[Start of Attachment]

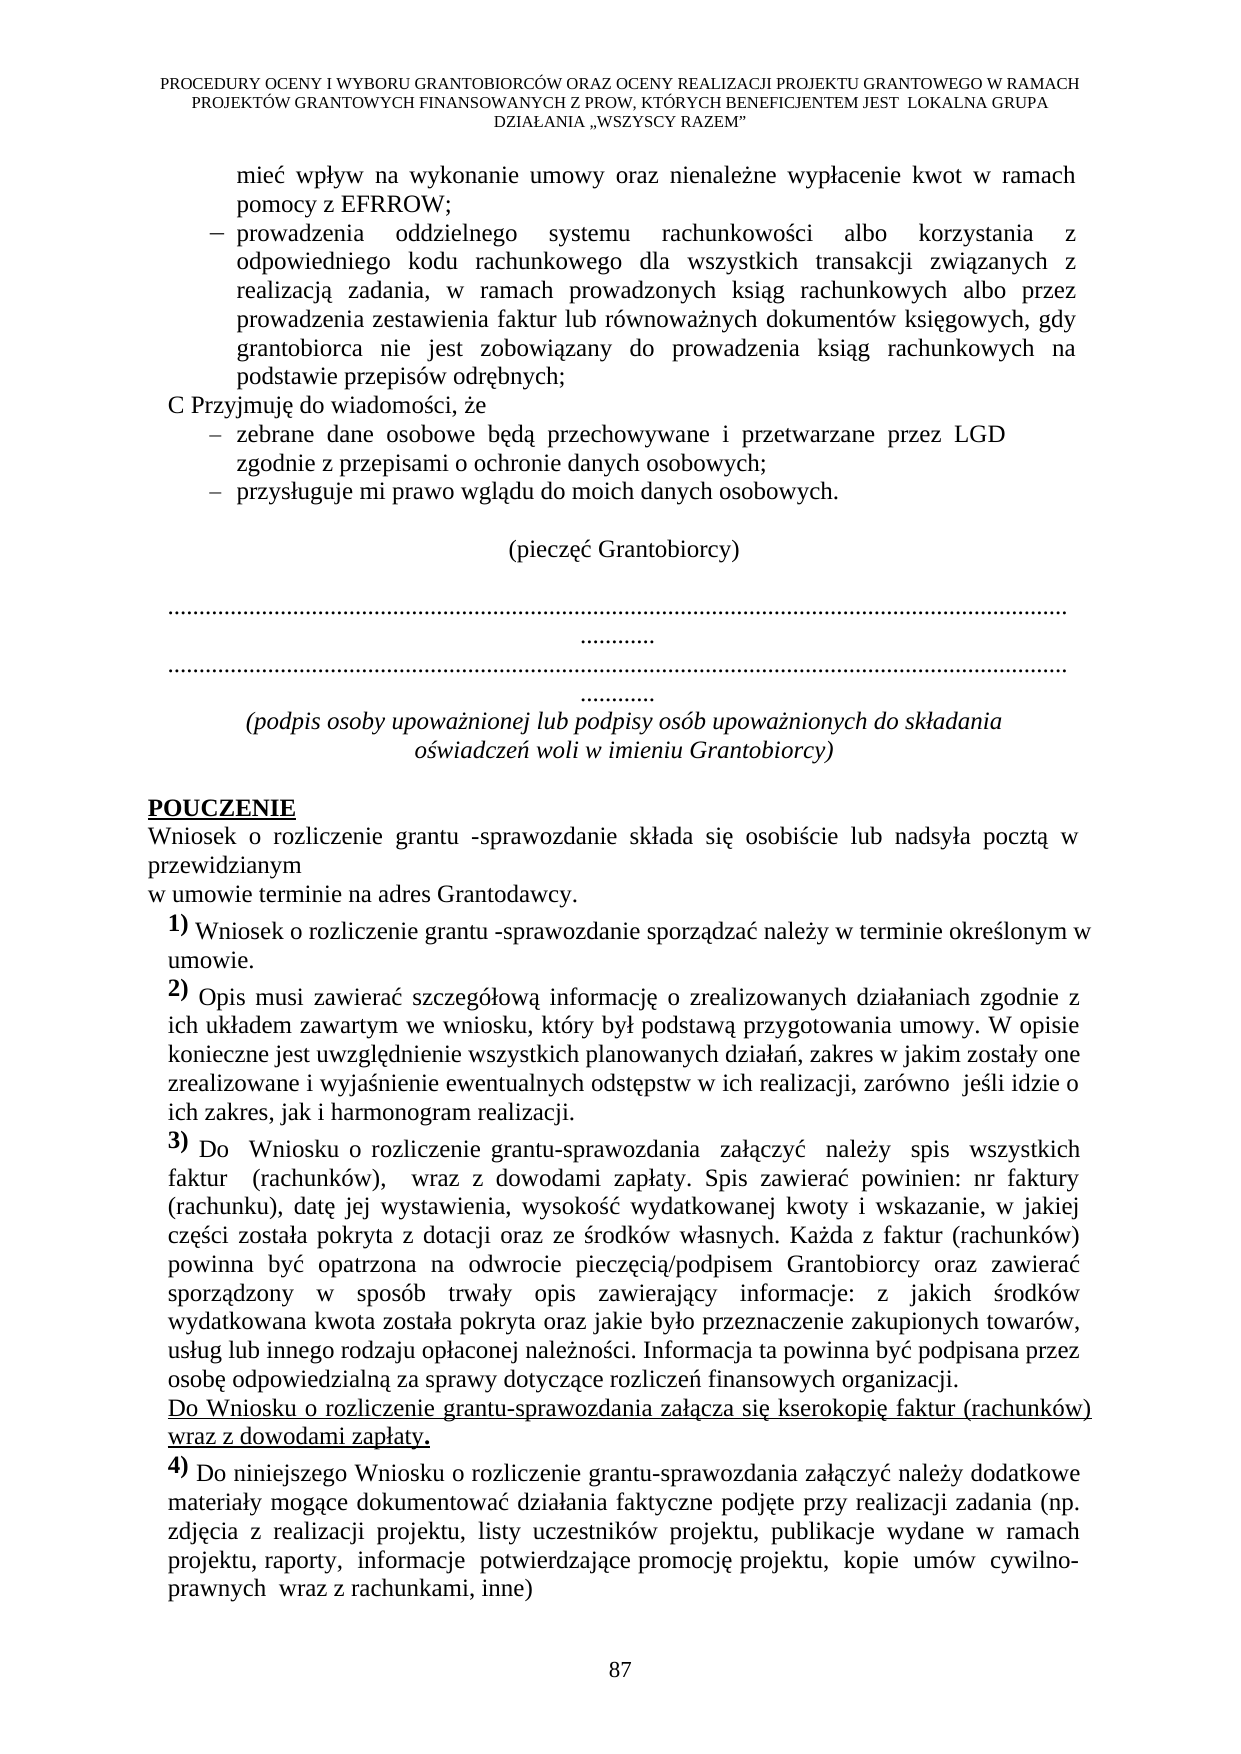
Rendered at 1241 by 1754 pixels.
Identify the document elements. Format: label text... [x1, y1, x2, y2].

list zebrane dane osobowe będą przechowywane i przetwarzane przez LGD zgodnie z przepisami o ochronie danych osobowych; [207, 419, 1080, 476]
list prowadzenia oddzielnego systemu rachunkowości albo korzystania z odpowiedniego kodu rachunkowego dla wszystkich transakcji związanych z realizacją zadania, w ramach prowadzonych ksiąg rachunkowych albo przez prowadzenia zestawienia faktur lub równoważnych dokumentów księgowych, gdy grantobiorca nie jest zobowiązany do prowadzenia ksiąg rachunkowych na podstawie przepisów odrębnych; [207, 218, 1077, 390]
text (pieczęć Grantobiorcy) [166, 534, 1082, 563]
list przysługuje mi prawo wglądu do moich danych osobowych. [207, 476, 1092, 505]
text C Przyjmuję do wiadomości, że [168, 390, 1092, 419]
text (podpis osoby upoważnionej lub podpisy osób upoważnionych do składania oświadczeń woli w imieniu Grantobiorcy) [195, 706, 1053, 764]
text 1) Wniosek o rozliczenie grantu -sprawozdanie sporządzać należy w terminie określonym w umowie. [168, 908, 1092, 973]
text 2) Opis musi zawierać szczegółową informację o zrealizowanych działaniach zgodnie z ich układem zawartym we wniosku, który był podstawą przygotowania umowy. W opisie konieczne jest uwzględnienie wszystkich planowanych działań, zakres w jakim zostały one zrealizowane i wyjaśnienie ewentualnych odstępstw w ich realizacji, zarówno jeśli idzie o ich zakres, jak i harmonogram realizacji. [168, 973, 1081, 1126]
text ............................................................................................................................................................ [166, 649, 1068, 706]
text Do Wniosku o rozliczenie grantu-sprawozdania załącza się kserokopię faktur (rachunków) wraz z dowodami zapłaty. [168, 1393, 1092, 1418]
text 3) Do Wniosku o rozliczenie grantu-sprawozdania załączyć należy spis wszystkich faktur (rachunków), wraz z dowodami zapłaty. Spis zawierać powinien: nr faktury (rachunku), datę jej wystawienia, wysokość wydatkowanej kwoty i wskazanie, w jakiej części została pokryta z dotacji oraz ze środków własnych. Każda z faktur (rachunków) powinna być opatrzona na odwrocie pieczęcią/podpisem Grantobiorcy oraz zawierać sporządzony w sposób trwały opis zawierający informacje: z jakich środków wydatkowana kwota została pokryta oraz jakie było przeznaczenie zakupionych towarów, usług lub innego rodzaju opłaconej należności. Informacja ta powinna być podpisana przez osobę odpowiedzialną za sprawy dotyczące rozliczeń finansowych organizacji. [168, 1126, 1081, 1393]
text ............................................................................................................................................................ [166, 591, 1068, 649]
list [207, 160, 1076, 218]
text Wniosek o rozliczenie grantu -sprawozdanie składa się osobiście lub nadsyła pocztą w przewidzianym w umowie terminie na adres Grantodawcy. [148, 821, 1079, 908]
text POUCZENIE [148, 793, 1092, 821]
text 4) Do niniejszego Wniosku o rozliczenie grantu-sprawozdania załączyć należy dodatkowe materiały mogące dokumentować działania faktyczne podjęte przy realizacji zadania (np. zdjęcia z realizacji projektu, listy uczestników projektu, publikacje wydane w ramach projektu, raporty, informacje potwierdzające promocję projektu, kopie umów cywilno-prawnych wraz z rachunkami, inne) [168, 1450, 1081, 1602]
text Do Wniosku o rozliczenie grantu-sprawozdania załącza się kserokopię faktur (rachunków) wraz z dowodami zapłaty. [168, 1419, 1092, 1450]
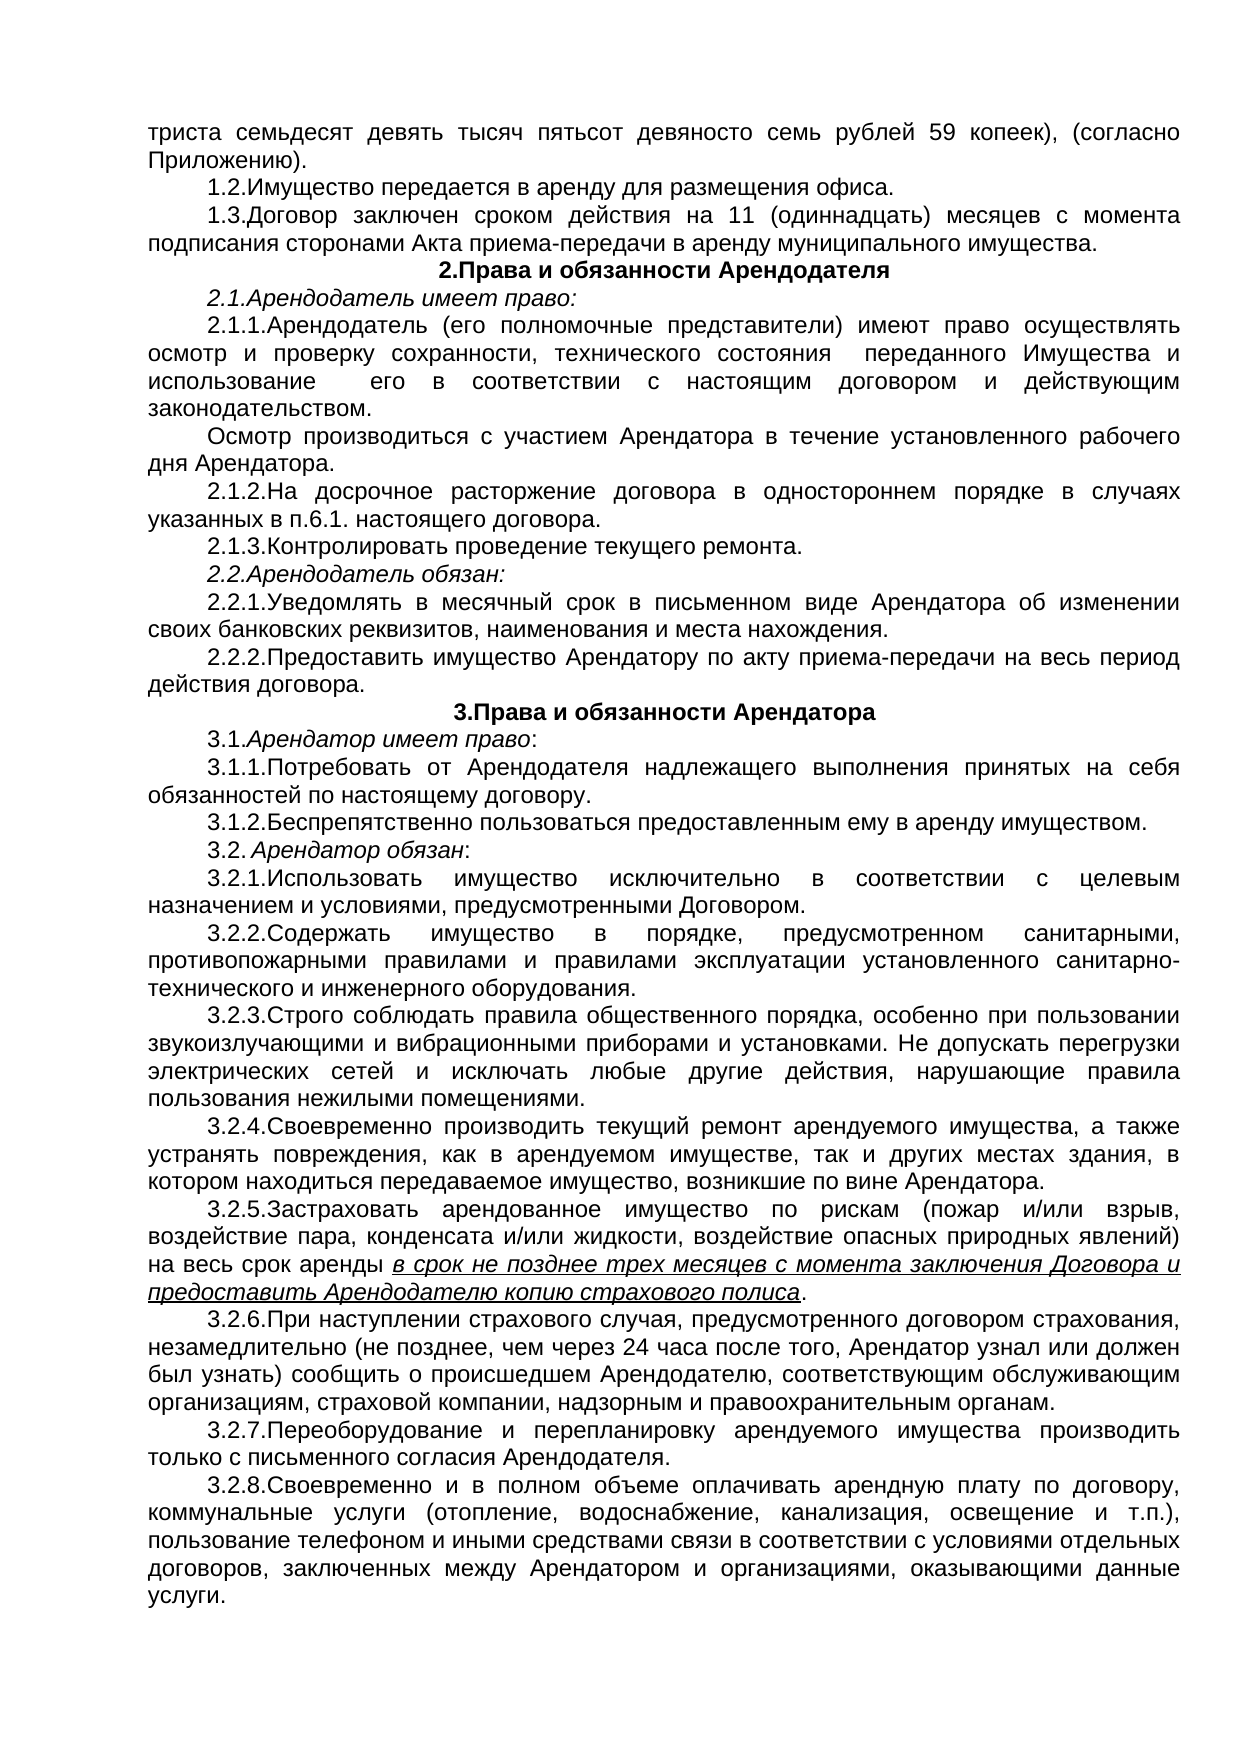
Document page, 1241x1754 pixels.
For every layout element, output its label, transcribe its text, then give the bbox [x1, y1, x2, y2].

[End of Attachment]

TO DO
Return every line above word for word, minus images.

ANSWER BOX
Rendered at 1241 by 1754 pixels.
Identify the document elements. Format: label text... [x1, y1, x2, y2].

list zebrane dane osobowe będą przechowywane i przetwarzane przez LGD zgodnie z przepisami o ochronie danych osobowych; [207, 419, 1080, 476]
list prowadzenia oddzielnego systemu rachunkowości albo korzystania z odpowiedniego kodu rachunkowego dla wszystkich transakcji związanych z realizacją zadania, w ramach prowadzonych ksiąg rachunkowych albo przez prowadzenia zestawienia faktur lub równoważnych dokumentów księgowych, gdy grantobiorca nie jest zobowiązany do prowadzenia ksiąg rachunkowych na podstawie przepisów odrębnych; [207, 218, 1077, 390]
text (pieczęć Grantobiorcy) [166, 534, 1082, 563]
list przysługuje mi prawo wglądu do moich danych osobowych. [207, 476, 1092, 505]
text C Przyjmuję do wiadomości, że [168, 390, 1092, 419]
text (podpis osoby upoważnionej lub podpisy osób upoważnionych do składania oświadczeń woli w imieniu Grantobiorcy) [195, 706, 1053, 764]
text 1) Wniosek o rozliczenie grantu -sprawozdanie sporządzać należy w terminie określonym w umowie. [168, 908, 1092, 973]
text 2) Opis musi zawierać szczegółową informację o zrealizowanych działaniach zgodnie z ich układem zawartym we wniosku, który był podstawą przygotowania umowy. W opisie konieczne jest uwzględnienie wszystkich planowanych działań, zakres w jakim zostały one zrealizowane i wyjaśnienie ewentualnych odstępstw w ich realizacji, zarówno jeśli idzie o ich zakres, jak i harmonogram realizacji. [168, 973, 1081, 1126]
text ............................................................................................................................................................ [166, 649, 1068, 706]
text Do Wniosku o rozliczenie grantu-sprawozdania załącza się kserokopię faktur (rachunków) wraz z dowodami zapłaty. [168, 1393, 1092, 1418]
text 3) Do Wniosku o rozliczenie grantu-sprawozdania załączyć należy spis wszystkich faktur (rachunków), wraz z dowodami zapłaty. Spis zawierać powinien: nr faktury (rachunku), datę jej wystawienia, wysokość wydatkowanej kwoty i wskazanie, w jakiej części została pokryta z dotacji oraz ze środków własnych. Każda z faktur (rachunków) powinna być opatrzona na odwrocie pieczęcią/podpisem Grantobiorcy oraz zawierać sporządzony w sposób trwały opis zawierający informacje: z jakich środków wydatkowana kwota została pokryta oraz jakie było przeznaczenie zakupionych towarów, usług lub innego rodzaju opłaconej należności. Informacja ta powinna być podpisana przez osobę odpowiedzialną za sprawy dotyczące rozliczeń finansowych organizacji. [168, 1126, 1081, 1393]
text ............................................................................................................................................................ [166, 591, 1068, 649]
list [207, 160, 1076, 218]
text Wniosek o rozliczenie grantu -sprawozdanie składa się osobiście lub nadsyła pocztą w przewidzianym w umowie terminie na adres Grantodawcy. [148, 821, 1079, 908]
text POUCZENIE [148, 793, 1092, 821]
text 4) Do niniejszego Wniosku o rozliczenie grantu-sprawozdania załączyć należy dodatkowe materiały mogące dokumentować działania faktyczne podjęte przy realizacji zadania (np. zdjęcia z realizacji projektu, listy uczestników projektu, publikacje wydane w ramach projektu, raporty, informacje potwierdzające promocję projektu, kopie umów cywilno-prawnych wraz z rachunkami, inne) [168, 1450, 1081, 1602]
text Do Wniosku o rozliczenie grantu-sprawozdania załącza się kserokopię faktur (rachunków) wraz z dowodami zapłaty. [168, 1419, 1092, 1450]
Document page, 1241x1754 pixels.
For every layout element, output its label, transcribe its text, then give the bbox [x1, y1, x2, y2].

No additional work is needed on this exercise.